[Objectif] Rédigez la suite du texte sur les séjours d'été en Algérie des Franco-Algériens, en reprenant juste après sa dernière phrase.

[Extrait source]
**********

La sociologue explique comment est vécue la binationalité des Franco-Algériens au cours de leurs voyages d’été dans le pays de naissance de leurs parents.
Les vacances au bled marquent aussi la fin d’un mythe, celui du retour au pays que les parents, immigrés des Trente Glorieuses, avaient entretenu pendant longtemps (AFP/Gérard Julien)
À contre-courant des débats sur l’intégration des enfants de l’immigration postcoloniale dans la société française, Jennifer Bidet, sociologue des migrations et maîtresse de conférences à l’université Paris-Descartes, questionne le rapport des immigrés algériens dits de seconde génération au pays de leurs parents.
Jennifer Bidet, qui est aussi chercheuse au Centre de recherches sur les liens sociaux (CERLIS), s’est intéressée il y a une dizaine d’années aux séjours estivaux en Algérie des descendants d’immigrés algériens.
Cette enquête qu’elle avait menée pendant trois étés successifs (en 2009, 2010 et 2011), durant lesquels elle avait interrogé une cinquantaine d’individus de profils socio-professionnels divers, a d’abord été restituée dans une thèse soutenue en 2013, puis dans le livre Vacances au Bled : la double présence des enfants d’immigrés, paru en 2021 aux éditions Raisons d’agir.
Les entretiens collectés sur les deux rives de la Méditerranée ont permis à Jennifer Bidet de comprendre comment les immigrés de seconde génération perçoivent leur lien avec l’Algérie, mais aussi leur sentiment d’appartenance au pays alors qu’ils vivent et sont souvent nés en France.
Cette perception varie, d’après elle, selon les parcours de vie des vacanciers, leur histoire familiale et leur positionnement dans les hiérarchies de classe aussi bien en Algérie qu’en France. Les plus diplômés intellectualisent le rapport avec la terre de leurs ancêtres en concevant leurs séjours comme des voyages initiatiques, un moyen de s’interroger sur leur identité et leur histoire.
Ces vacances marquent aussi la fin d’un mythe, celui du retour au pays que les parents, immigrés des Trente Glorieuses – période qui a vu l’arrivée en grand nombre de travailleurs immigrés entre les années 50 et 70 –, avaient entretenu pendant longtemps.

**********

[Entrées fournies]
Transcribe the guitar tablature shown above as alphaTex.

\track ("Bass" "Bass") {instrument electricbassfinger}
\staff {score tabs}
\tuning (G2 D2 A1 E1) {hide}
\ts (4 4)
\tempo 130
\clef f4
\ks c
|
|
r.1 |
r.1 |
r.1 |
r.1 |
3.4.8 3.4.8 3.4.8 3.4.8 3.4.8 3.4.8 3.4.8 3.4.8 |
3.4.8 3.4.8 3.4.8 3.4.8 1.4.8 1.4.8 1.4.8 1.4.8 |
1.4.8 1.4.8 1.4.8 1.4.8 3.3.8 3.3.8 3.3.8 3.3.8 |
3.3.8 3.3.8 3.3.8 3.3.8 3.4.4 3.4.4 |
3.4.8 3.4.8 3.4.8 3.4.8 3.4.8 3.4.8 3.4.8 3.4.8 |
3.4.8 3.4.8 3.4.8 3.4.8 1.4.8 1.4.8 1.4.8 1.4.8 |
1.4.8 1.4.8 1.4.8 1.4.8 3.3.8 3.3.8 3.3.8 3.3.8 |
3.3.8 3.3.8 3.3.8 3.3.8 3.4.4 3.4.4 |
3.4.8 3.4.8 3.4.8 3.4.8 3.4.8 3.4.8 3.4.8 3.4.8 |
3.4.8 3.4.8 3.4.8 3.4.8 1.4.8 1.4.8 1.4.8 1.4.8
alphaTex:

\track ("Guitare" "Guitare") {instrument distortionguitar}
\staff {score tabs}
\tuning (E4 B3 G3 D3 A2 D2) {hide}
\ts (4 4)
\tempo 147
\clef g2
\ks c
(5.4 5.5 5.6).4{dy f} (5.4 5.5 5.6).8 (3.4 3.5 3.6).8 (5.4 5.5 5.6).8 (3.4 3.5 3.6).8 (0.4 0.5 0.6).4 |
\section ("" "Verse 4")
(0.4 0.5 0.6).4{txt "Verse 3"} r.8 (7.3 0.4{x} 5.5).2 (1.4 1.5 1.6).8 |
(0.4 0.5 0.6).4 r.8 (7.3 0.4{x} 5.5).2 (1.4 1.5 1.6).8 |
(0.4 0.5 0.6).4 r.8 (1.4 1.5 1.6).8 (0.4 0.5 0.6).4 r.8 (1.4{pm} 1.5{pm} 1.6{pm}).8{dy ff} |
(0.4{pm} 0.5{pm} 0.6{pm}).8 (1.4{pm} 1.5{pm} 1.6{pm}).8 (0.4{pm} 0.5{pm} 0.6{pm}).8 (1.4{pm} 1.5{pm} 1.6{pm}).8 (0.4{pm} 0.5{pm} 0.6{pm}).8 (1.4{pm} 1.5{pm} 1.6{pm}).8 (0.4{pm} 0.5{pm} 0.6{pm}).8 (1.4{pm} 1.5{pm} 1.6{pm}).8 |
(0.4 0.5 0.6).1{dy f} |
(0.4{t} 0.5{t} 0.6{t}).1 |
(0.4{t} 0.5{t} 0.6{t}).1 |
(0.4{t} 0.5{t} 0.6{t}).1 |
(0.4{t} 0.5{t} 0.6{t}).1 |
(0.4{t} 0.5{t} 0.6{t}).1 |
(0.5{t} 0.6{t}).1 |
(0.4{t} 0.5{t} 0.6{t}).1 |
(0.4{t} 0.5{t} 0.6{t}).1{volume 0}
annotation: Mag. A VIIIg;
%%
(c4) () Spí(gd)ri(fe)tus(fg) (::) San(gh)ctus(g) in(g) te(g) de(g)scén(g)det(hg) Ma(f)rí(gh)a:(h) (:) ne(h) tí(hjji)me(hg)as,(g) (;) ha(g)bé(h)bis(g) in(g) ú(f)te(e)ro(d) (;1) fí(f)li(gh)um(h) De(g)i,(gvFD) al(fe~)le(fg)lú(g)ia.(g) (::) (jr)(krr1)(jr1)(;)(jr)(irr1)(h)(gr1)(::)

**********

[Réponse]
Dans son ouvrage, Jennifer Bidet fait d’ailleurs un clin d’œil au travail du grand sociologue de l’immigration Abdelmalek Sayad, en opposant à sa théorie sur la double absence des immigrés la double présence de leurs enfants, à travers une identité à cheval entre la France et l’Algérie.
L’ouvrage explore aussi les assignations ethno-sociales auxquelles sont renvoyés les enfants d’immigrés. En Algérie, beaucoup ont la sensation de ne plus subir le racisme auquel ils sont confrontés en France. Compte tenu du niveau de vie en Algérie, ils ont également accès plus facilement à des loisirs nettement plus chers là où ils vivent habituellement dans l’Hexagone.
Middle East Eye : Vous avez voulu dans votre livre voir comment les enfants d’immigrés négociaient leur présence en Algérie pendant leurs vacances, parallèlement à la manière dont ils négocient leur présence en France. Qu’en avez-vous pensé ?
Jennifer Bidet : Depuis les années 80, les discours politiques et les études sociologiques questionnent la place des descendants d’immigrés. Pendant les Trente Glorieuses, les autorités françaises pensaient que cette présence était temporaire et répondait uniquement aux besoins de main d’œuvre.
On s’est aperçu, bien après, que les immigrés ne sont pas seulement des travailleurs, mais ont des familles et des enfants qui ont grandi en France. Il est fascinant de voir d’ailleurs qu’en parlant des descendants d’immigrés, beaucoup pensent à des jeunes de quartiers, sans faire de distinction entre les différentes catégories d’âge et de milieu social.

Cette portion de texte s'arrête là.